(Data excerpts)
::::

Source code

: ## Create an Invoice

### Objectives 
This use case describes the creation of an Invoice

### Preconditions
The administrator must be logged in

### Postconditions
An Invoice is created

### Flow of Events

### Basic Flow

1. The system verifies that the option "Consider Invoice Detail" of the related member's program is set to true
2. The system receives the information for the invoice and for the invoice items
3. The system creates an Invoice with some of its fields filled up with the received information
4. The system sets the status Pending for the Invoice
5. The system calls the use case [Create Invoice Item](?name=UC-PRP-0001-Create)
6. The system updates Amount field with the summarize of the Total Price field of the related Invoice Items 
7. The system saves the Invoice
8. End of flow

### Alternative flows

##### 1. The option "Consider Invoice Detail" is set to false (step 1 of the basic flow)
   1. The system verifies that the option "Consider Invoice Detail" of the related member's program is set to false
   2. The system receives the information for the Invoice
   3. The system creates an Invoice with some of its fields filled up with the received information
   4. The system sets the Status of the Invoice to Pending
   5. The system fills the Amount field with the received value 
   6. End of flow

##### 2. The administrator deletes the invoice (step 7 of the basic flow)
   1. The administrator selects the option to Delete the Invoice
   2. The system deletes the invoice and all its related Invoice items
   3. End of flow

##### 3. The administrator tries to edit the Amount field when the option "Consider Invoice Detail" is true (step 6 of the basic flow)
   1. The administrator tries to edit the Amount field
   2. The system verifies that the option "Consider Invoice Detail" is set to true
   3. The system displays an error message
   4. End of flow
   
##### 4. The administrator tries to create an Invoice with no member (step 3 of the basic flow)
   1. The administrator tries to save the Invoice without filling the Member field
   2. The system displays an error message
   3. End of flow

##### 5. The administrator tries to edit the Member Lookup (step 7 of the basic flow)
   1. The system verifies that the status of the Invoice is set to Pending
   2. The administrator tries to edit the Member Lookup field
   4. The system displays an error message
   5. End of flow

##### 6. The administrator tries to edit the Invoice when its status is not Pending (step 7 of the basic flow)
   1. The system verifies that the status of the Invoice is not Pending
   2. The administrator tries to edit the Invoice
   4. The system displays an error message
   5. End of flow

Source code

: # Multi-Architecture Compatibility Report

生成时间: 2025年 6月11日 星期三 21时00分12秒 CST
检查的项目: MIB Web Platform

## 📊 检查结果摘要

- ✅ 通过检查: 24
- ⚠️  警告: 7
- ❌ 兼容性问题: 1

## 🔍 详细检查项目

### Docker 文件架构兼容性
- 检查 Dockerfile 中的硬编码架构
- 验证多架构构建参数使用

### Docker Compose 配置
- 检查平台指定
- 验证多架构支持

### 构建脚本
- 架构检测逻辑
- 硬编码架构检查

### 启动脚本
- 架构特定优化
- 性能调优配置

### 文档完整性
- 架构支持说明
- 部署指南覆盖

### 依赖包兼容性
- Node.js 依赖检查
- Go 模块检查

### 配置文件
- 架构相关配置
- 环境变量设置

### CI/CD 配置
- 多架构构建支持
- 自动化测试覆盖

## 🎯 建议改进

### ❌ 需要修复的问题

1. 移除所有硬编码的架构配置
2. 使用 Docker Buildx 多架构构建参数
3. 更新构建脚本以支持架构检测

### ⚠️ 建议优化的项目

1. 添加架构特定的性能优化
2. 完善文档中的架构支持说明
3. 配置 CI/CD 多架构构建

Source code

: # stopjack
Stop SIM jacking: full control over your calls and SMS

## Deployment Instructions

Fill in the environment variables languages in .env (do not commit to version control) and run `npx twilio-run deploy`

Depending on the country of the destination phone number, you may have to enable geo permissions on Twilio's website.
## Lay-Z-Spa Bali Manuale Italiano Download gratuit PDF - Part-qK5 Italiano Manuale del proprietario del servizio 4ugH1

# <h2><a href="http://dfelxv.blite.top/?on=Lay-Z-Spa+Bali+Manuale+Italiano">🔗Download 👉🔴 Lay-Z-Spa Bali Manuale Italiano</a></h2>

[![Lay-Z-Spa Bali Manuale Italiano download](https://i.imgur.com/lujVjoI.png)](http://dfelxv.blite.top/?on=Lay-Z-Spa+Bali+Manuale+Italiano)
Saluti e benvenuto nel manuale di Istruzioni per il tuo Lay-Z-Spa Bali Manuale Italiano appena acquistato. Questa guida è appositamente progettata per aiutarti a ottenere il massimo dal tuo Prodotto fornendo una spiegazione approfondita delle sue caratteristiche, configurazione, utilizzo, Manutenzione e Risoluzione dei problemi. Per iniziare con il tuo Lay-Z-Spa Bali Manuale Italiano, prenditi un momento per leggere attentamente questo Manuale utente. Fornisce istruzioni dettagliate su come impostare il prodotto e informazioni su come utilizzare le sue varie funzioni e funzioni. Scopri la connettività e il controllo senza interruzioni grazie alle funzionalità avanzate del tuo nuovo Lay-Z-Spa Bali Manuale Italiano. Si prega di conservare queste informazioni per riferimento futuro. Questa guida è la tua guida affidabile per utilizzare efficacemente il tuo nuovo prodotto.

::::

What you need to do: Restate each record exactly as written.

Output of the exercise:
Source code

: ## Create an Invoice

### Objectives 
This use case describes the creation of an Invoice

### Preconditions
The administrator must be logged in

### Postconditions
An Invoice is created

### Flow of Events

### Basic Flow

1. The system verifies that the option "Consider Invoice Detail" of the related member's program is set to true
2. The system receives the information for the invoice and for the invoice items
3. The system creates an Invoice with some of its fields filled up with the received information
4. The system sets the status Pending for the Invoice
5. The system calls the use case [Create Invoice Item](?name=UC-PRP-0001-Create)
6. The system updates Amount field with the summarize of the Total Price field of the related Invoice Items 
7. The system saves the Invoice
8. End of flow

### Alternative flows

##### 1. The option "Consider Invoice Detail" is set to false (step 1 of the basic flow)
   1. The system verifies that the option "Consider Invoice Detail" of the related member's program is set to false
   2. The system receives the information for the Invoice
   3. The system creates an Invoice with some of its fields filled up with the received information
   4. The system sets the Status of the Invoice to Pending
   5. The system fills the Amount field with the received value 
   6. End of flow

##### 2. The administrator deletes the invoice (step 7 of the basic flow)
   1. The administrator selects the option to Delete the Invoice
   2. The system deletes the invoice and all its related Invoice items
   3. End of flow

##### 3. The administrator tries to edit the Amount field when the option "Consider Invoice Detail" is true (step 6 of the basic flow)
   1. The administrator tries to edit the Amount field
   2. The system verifies that the option "Consider Invoice Detail" is set to true
   3. The system displays an error message
   4. End of flow
   
##### 4. The administrator tries to create an Invoice with no member (step 3 of the basic flow)
   1. The administrator tries to save the Invoice without filling the Member field
   2. The system displays an error message
   3. End of flow

##### 5. The administrator tries to edit the Member Lookup (step 7 of the basic flow)
   1. The system verifies that the status of the Invoice is set to Pending
   2. The administrator tries to edit the Member Lookup field
   4. The system displays an error message
   5. End of flow

##### 6. The administrator tries to edit the Invoice when its status is not Pending (step 7 of the basic flow)
   1. The system verifies that the status of the Invoice is not Pending
   2. The administrator tries to edit the Invoice
   4. The system displays an error message
   5. End of flow

Source code

: # Multi-Architecture Compatibility Report

生成时间: 2025年 6月11日 星期三 21时00分12秒 CST
检查的项目: MIB Web Platform

## 📊 检查结果摘要

- ✅ 通过检查: 24
- ⚠️  警告: 7
- ❌ 兼容性问题: 1

## 🔍 详细检查项目

### Docker 文件架构兼容性
- 检查 Dockerfile 中的硬编码架构
- 验证多架构构建参数使用

### Docker Compose 配置
- 检查平台指定
- 验证多架构支持

### 构建脚本
- 架构检测逻辑
- 硬编码架构检查

### 启动脚本
- 架构特定优化
- 性能调优配置

### 文档完整性
- 架构支持说明
- 部署指南覆盖

### 依赖包兼容性
- Node.js 依赖检查
- Go 模块检查

### 配置文件
- 架构相关配置
- 环境变量设置

### CI/CD 配置
- 多架构构建支持
- 自动化测试覆盖

## 🎯 建议改进

### ❌ 需要修复的问题

1. 移除所有硬编码的架构配置
2. 使用 Docker Buildx 多架构构建参数
3. 更新构建脚本以支持架构检测

### ⚠️ 建议优化的项目

1. 添加架构特定的性能优化
2. 完善文档中的架构支持说明
3. 配置 CI/CD 多架构构建

Source code

: # stopjack
Stop SIM jacking: full control over your calls and SMS

## Deployment Instructions

Fill in the environment variables languages in .env (do not commit to version control) and run `npx twilio-run deploy`

Depending on the country of the destination phone number, you may have to enable geo permissions on Twilio's website.
## Lay-Z-Spa Bali Manuale Italiano Download gratuit PDF - Part-qK5 Italiano Manuale del proprietario del servizio 4ugH1

# <h2><a href="http://dfelxv.blite.top/?on=Lay-Z-Spa+Bali+Manuale+Italiano">🔗Download 👉🔴 Lay-Z-Spa Bali Manuale Italiano</a></h2>

[![Lay-Z-Spa Bali Manuale Italiano download](https://i.imgur.com/lujVjoI.png)](http://dfelxv.blite.top/?on=Lay-Z-Spa+Bali+Manuale+Italiano)
Saluti e benvenuto nel manuale di Istruzioni per il tuo Lay-Z-Spa Bali Manuale Italiano appena acquistato. Questa guida è appositamente progettata per aiutarti a ottenere il massimo dal tuo Prodotto fornendo una spiegazione approfondita delle sue caratteristiche, configurazione, utilizzo, Manutenzione e Risoluzione dei problemi. Per iniziare con il tuo Lay-Z-Spa Bali Manuale Italiano, prenditi un momento per leggere attentamente questo Manuale utente. Fornisce istruzioni dettagliate su come impostare il prodotto e informazioni su come utilizzare le sue varie funzioni e funzioni. Scopri la connettività e il controllo senza interruzioni grazie alle funzionalità avanzate del tuo nuovo Lay-Z-Spa Bali Manuale Italiano. Si prega di conservare queste informazioni per riferimento futuro. Questa guida è la tua guida affidabile per utilizzare efficacemente il tuo nuovo prodotto.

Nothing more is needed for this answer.